Searching the element in array with complexity better than O(n)

Question

I have any array where the elements are first in increasing order and then in a decreasing order

Like A[10]={1,4,6,8,3,2} , with no duplicates in an array.

if the input is 7, Output should be, Element do not exist.

Time complexity should b better thn O(n)

I am getting the result by the linear search, comparng each elemnts with the element to b found. But as I want solution better then O(n)

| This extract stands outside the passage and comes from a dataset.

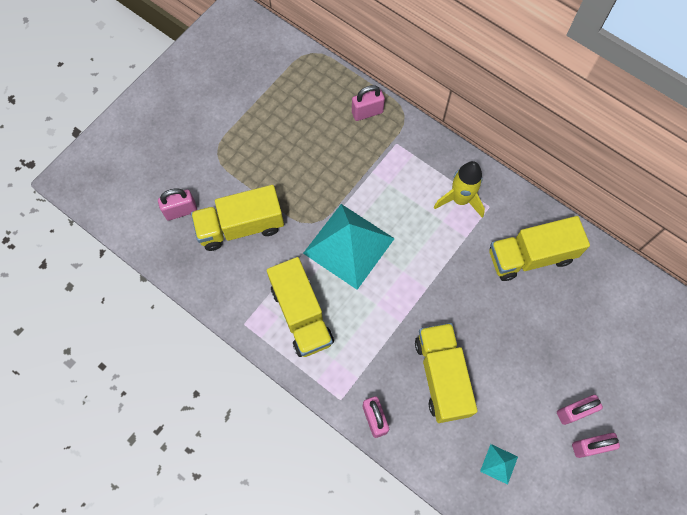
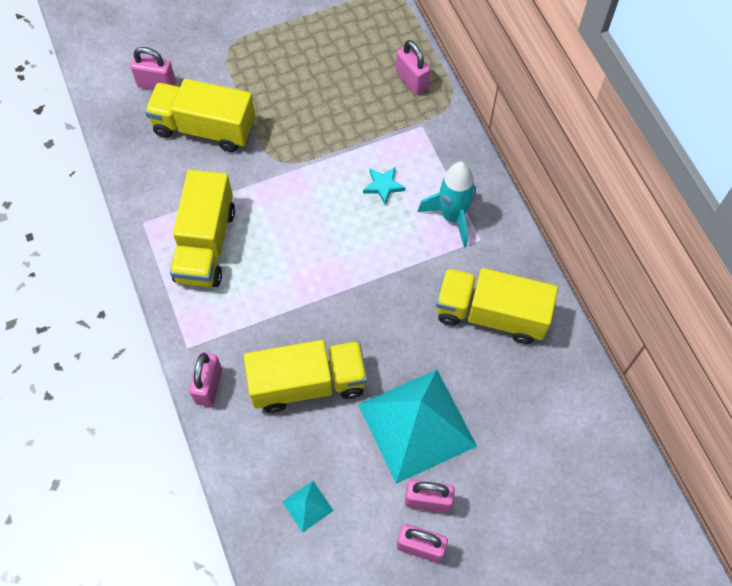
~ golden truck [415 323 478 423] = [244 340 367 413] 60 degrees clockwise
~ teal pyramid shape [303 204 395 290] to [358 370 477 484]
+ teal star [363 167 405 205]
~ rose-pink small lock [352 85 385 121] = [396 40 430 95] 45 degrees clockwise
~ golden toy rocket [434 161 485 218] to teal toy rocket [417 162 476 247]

I tried by finding a pivot where the array element flips, and then searching from (0 to pivotelement) and then again searchiing in (last elemnt to pivot elemnt).

Please suggest. For O(n)

 #include<iostream>
 int main()
 {
     int A[10]={1,4,6,8,3,2};
     int i,num
     cout<<"Enter the element to be searched";
     cin>>num
     for(i=0;i<10;i++)
     {
         If(A[i]==num)
        {
          cout<<"Element exist";
         break;
      }
         else
         cout<<"Element do not exist";
     }
 }

Answer 1

Algorithm:

1. Find max in log(n) by doing a binary search and save its index.
2. Do a binary search on the two sides of max.
3. If not found and the element doesn't equal the max, then it doesn't exist.

How to do step 1 ?

• pick the middle of the array
• check it against the item on the left (your neighbour). If greater, then max is on the right side. Otherwise, we started in the decreasing sequence and max is on the left side. The way to choose wether to search on the right/left depends if the item on the left is greater/smaller.

EDIT
Just in case it was not clear: if you pick n/2-th element and turns out max is on the left, then you pick n/4-th element, if the max is on its right side, you only continue the search in the range n/4...n/2 elements.